▶ **Work request**
Write out again the entries from the first line to the line that includes "of human malignant", keeping both of those lines.

Items from a dataset:
== Segment start ==

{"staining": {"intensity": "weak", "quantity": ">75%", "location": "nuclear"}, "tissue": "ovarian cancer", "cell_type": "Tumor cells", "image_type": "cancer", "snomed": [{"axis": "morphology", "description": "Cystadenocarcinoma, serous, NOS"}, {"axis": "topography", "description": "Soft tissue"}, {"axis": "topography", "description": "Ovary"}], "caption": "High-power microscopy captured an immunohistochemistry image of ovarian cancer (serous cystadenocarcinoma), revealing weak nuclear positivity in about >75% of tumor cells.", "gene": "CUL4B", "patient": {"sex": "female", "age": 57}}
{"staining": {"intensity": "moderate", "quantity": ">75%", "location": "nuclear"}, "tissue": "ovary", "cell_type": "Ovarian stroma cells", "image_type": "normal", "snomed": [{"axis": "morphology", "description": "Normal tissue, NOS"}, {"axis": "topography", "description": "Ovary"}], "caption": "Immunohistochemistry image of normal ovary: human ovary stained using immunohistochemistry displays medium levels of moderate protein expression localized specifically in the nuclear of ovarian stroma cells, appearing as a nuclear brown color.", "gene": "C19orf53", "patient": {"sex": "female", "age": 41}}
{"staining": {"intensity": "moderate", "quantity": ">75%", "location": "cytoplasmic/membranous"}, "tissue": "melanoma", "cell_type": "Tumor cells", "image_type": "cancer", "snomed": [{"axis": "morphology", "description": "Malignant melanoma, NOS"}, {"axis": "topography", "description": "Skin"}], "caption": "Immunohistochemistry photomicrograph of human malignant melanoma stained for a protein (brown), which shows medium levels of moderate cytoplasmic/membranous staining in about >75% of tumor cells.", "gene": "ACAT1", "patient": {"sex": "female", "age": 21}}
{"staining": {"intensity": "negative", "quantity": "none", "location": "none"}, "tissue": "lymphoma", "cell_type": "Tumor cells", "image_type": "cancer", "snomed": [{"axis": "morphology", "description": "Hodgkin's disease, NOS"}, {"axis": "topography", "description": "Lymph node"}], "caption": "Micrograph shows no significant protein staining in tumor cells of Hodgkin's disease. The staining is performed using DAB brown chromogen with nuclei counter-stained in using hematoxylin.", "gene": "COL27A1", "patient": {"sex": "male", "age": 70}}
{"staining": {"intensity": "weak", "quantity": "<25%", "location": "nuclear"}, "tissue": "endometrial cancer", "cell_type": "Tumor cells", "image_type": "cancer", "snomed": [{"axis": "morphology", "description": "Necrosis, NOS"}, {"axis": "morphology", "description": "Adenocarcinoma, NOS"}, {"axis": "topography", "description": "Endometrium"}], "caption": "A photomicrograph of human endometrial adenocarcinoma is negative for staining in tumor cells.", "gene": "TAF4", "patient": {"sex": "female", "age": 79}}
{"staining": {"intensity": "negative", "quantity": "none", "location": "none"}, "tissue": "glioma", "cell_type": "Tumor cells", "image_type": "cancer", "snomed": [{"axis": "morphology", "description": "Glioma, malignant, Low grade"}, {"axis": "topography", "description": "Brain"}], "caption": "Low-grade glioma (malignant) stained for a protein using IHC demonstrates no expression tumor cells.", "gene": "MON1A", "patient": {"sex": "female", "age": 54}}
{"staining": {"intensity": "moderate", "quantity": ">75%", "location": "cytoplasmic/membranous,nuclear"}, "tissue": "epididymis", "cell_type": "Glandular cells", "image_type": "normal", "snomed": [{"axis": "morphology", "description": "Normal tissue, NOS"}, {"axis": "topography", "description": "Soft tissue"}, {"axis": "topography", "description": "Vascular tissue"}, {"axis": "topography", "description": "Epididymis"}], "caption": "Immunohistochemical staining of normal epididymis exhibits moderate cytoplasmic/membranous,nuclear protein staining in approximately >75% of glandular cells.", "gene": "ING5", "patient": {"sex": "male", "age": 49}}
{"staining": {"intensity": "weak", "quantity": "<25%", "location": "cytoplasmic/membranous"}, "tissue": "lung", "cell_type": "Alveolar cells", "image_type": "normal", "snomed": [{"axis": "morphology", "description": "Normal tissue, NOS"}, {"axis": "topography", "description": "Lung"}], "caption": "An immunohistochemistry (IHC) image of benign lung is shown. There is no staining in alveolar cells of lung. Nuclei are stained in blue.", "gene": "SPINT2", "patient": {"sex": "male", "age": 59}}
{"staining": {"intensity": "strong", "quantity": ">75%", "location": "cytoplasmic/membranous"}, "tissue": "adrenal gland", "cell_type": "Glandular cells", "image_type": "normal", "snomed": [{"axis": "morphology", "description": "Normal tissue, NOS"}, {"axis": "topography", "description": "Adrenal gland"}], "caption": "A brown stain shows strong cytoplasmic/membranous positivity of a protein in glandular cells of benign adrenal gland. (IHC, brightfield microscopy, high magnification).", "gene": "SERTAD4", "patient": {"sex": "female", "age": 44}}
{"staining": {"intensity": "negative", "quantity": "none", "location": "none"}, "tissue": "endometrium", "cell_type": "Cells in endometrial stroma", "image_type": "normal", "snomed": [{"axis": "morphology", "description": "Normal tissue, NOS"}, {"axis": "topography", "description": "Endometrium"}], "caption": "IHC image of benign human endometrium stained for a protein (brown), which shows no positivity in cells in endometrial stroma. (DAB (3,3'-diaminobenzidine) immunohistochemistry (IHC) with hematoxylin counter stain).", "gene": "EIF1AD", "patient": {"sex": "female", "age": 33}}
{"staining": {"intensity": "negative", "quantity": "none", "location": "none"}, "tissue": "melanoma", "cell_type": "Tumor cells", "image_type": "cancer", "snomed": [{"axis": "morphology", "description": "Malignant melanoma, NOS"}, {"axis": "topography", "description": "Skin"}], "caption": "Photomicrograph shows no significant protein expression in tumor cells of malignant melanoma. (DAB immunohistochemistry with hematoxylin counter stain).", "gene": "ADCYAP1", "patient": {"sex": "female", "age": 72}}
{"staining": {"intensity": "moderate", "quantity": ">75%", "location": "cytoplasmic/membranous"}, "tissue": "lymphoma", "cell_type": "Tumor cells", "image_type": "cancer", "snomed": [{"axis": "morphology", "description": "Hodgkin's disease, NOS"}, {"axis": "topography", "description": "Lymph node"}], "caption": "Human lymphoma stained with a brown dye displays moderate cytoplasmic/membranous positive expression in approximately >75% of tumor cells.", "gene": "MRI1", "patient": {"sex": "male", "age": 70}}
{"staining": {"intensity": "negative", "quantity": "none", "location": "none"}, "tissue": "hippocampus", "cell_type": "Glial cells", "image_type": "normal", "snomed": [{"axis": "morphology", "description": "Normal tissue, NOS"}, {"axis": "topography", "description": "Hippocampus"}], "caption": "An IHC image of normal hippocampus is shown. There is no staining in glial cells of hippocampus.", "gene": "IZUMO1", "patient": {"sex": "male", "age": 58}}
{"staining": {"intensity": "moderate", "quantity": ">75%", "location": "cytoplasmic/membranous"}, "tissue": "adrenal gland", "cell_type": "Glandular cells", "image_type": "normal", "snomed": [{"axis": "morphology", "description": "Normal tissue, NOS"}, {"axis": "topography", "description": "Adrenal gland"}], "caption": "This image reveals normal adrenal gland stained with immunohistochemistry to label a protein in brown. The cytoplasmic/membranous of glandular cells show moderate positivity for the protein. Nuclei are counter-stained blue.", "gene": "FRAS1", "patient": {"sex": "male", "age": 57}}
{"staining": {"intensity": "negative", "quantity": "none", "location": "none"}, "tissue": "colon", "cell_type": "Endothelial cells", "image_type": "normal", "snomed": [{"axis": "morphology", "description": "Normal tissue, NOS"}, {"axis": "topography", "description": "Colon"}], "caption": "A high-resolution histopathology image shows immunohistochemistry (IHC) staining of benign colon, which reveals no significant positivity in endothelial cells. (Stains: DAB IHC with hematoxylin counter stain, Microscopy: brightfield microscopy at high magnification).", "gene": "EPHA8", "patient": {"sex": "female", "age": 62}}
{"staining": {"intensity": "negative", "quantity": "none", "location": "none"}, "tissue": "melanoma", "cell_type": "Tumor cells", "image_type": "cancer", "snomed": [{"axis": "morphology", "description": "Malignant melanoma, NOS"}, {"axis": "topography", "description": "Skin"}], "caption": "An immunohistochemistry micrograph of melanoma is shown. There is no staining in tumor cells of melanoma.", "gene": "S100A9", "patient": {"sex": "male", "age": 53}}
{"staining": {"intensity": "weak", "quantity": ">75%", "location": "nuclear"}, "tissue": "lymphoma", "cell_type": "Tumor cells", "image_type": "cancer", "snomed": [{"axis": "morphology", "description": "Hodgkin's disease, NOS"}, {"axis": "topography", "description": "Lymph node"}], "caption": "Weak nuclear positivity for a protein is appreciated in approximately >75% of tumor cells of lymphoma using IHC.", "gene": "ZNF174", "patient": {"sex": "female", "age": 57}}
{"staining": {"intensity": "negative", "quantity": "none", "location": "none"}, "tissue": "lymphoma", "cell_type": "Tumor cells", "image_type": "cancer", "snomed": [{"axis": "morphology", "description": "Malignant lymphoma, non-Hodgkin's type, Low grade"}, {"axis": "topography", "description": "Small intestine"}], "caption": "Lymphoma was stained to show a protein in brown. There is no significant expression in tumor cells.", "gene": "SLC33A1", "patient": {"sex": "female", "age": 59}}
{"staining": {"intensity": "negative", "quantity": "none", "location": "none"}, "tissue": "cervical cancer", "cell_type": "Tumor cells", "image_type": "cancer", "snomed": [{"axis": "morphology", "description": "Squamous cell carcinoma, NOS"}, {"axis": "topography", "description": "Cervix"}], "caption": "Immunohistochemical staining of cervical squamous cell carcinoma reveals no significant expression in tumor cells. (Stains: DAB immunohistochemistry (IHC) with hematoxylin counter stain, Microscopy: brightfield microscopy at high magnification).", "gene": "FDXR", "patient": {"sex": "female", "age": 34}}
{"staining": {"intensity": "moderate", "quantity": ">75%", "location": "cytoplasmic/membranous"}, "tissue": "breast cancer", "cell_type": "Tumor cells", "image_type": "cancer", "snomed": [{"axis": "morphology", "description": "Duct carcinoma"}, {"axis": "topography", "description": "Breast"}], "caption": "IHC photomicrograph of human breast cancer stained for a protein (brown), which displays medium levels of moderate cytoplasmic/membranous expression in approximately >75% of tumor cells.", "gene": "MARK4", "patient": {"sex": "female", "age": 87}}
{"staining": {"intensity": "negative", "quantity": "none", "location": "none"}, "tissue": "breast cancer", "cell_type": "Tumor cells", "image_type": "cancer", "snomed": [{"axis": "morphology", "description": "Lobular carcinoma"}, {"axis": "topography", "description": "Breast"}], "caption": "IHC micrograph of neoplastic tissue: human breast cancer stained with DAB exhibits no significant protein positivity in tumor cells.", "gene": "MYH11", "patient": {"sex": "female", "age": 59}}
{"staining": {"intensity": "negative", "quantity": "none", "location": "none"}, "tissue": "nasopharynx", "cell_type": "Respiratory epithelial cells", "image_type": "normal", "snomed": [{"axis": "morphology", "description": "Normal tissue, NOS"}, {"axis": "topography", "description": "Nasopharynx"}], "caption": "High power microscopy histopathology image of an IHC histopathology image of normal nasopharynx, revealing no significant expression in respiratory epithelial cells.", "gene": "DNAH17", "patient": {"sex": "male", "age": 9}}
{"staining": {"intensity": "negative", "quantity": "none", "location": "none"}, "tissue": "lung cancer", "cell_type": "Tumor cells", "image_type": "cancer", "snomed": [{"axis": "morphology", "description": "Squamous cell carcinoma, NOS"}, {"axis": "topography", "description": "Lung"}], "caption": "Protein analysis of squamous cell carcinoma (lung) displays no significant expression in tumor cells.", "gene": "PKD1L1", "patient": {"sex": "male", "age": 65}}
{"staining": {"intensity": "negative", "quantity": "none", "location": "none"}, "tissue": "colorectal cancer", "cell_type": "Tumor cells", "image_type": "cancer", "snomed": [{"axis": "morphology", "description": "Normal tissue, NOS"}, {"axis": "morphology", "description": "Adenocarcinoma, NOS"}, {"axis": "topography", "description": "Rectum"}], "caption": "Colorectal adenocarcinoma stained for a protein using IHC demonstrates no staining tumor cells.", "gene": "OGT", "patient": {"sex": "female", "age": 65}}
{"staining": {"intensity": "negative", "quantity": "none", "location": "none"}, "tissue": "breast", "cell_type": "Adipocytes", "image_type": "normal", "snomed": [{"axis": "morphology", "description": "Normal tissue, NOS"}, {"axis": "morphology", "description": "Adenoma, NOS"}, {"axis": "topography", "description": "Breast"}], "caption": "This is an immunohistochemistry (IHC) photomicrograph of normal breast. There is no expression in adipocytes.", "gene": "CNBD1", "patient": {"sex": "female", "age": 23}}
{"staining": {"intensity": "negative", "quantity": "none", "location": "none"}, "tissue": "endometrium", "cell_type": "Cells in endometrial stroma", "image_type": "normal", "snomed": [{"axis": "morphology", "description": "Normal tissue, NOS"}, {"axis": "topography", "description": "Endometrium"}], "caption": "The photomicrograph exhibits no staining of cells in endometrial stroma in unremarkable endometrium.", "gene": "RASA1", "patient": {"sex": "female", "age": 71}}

== Segment end ==

▶ **Result of the exercise**
{"staining": {"intensity": "weak", "quantity": ">75%", "location": "nuclear"}, "tissue": "ovarian cancer", "cell_type": "Tumor cells", "image_type": "cancer", "snomed": [{"axis": "morphology", "description": "Cystadenocarcinoma, serous, NOS"}, {"axis": "topography", "description": "Soft tissue"}, {"axis": "topography", "description": "Ovary"}], "caption": "High-power microscopy captured an immunohistochemistry image of ovarian cancer (serous cystadenocarcinoma), revealing weak nuclear positivity in about >75% of tumor cells.", "gene": "CUL4B", "patient": {"sex": "female", "age": 57}}
{"staining": {"intensity": "moderate", "quantity": ">75%", "location": "nuclear"}, "tissue": "ovary", "cell_type": "Ovarian stroma cells", "image_type": "normal", "snomed": [{"axis": "morphology", "description": "Normal tissue, NOS"}, {"axis": "topography", "description": "Ovary"}], "caption": "Immunohistochemistry image of normal ovary: human ovary stained using immunohistochemistry displays medium levels of moderate protein expression localized specifically in the nuclear of ovarian stroma cells, appearing as a nuclear brown color.", "gene": "C19orf53", "patient": {"sex": "female", "age": 41}}
{"staining": {"intensity": "moderate", "quantity": ">75%", "location": "cytoplasmic/membranous"}, "tissue": "melanoma", "cell_type": "Tumor cells", "image_type": "cancer", "snomed": [{"axis": "morphology", "description": "Malignant melanoma, NOS"}, {"axis": "topography", "description": "Skin"}], "caption": "Immunohistochemistry photomicrograph of human malignant melanoma stained for a protein (brown), which shows medium levels of moderate cytoplasmic/membranous staining in about >75% of tumor cells.", "gene": "ACAT1", "patient": {"sex": "female", "age": 21}}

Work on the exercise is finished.